Why Acting in Good Faith Is Always in Your Best Interests
Good faith is a duty imposed on employees and employers by the Employment Relations Act 2000. It is enshrined in the Act in order to promote productive relationships. Ultimately, good faith underlies all interactions in employment as it addresses the inequality of power between the employee and employer. From an employment law perspective, good faith […]
Good faith is a duty imposed on employees and employers by the Employment Relations Act 2000. It is enshrined in the Act in order to promote productive relationships. Ultimately, good faith underlies all interactions in employment as it addresses the inequality of power between the employee and employer. From an employment law perspective, good faith is an important issue.

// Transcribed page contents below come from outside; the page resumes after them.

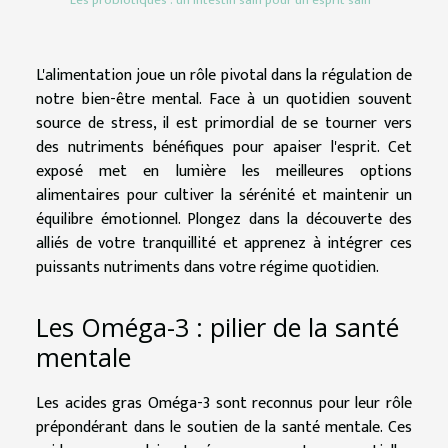
Les probiotiques : un intestin sain pour un esprit sain
L'alimentation joue un rôle pivotal dans la régulation de
notre bien-être mental. Face à un quotidien souvent
source de stress, il est primordial de se tourner vers
des nutriments bénéfiques pour apaiser l'esprit. Cet
exposé met en lumière les meilleures options
alimentaires pour cultiver la sérénité et maintenir un
équilibre émotionnel. Plongez dans la découverte des
alliés de votre tranquillité et apprenez à intégrer ces
puissants nutriments dans votre régime quotidien.
Les Oméga-3 : pilier de la santé
mentale
Les acides gras Oméga-3 sont reconnus pour leur rôle
prépondérant dans le soutien de la santé mentale. Ces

The Employment Relations Act on Good Faith
The Employment Relations Act 2000 stipulates that acting in good faith is wider than having trust and confidence in each other. The Act details that:
- parties must not act in a misleading or deceptive way towards each other,
- parties must be responsive and communicative with each other, and
- sufficient information must be given to the employee, in regards to decisions that may affect their employment, so that the employee can understand the situation and the employee must also be given a chance to comment on the situation.
From an employment lawyer’s perspective, good faith is displayed through the employer and employee:
- being honest and open,
- communicating issues in a fair and timely way,
- working productively and positively together,
- always giving relevant information as soon as it is discovered,
- being open-minded and listening, and
- respecting each other.
Good faith and unjustified dismissal
The duty of good faith feeds directly into unjustified dismissal. Whether a dismissal is unjustified is determined by what a fair and reasonable employer would have done in all the circumstances at the time the dismissal occurred. Factors taken into account when assessing the employer’s actions are whether concerns were raised prior to the dismissal taking place, whether there was a sufficient investigation and whether the employee had a reasonable time to respond. These factors directly relate to the concepts that make up good faith – honesty, openness and active communication. Good faith is interwoven into the behaviour of the employer and the employee.

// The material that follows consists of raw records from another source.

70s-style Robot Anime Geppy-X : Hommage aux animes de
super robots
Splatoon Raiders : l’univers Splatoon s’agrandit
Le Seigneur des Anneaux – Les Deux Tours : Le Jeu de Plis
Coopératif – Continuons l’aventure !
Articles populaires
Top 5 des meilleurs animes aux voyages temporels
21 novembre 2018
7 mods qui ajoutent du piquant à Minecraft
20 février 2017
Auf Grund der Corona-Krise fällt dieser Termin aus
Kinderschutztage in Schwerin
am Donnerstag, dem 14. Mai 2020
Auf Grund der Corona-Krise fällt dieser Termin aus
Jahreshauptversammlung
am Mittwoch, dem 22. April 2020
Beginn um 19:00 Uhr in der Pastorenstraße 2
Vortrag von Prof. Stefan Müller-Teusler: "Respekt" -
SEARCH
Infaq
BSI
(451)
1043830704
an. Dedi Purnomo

The Employment Relations Act 2000 also provides for penalties for breaches of good faith. A party to an employment relationship can be penalised if their breach of good faith duty is deliberate, serious and sustained. A penalty can also be imposed where a relevant relationship is undermined. A situation will fall here where good faith is breached with the intention to undermine the relationship.
There needs to be “egregious bad faith” for a penalty to be awarded. An example of this is seen in Waikato District Health Board v New Zealand Public Service Assoc Inc, where it was found that an employer took advantage of an employee’s youth, inexperience, immigration status and vulnerability by making the employee pay $27,000 to secure their job. This was determined to be deliberate, serious and sustained conduct, and the Court awarded $3,000 to the employee as a result.
It is clear that the concept of good faith is foundational to employment law. All employment relationships are maintained on the basis of good faith. From an employment lawyer’s perspective, good faith dictates the success of all employment relationships and is always in employers’ and employees’ best interests to follow.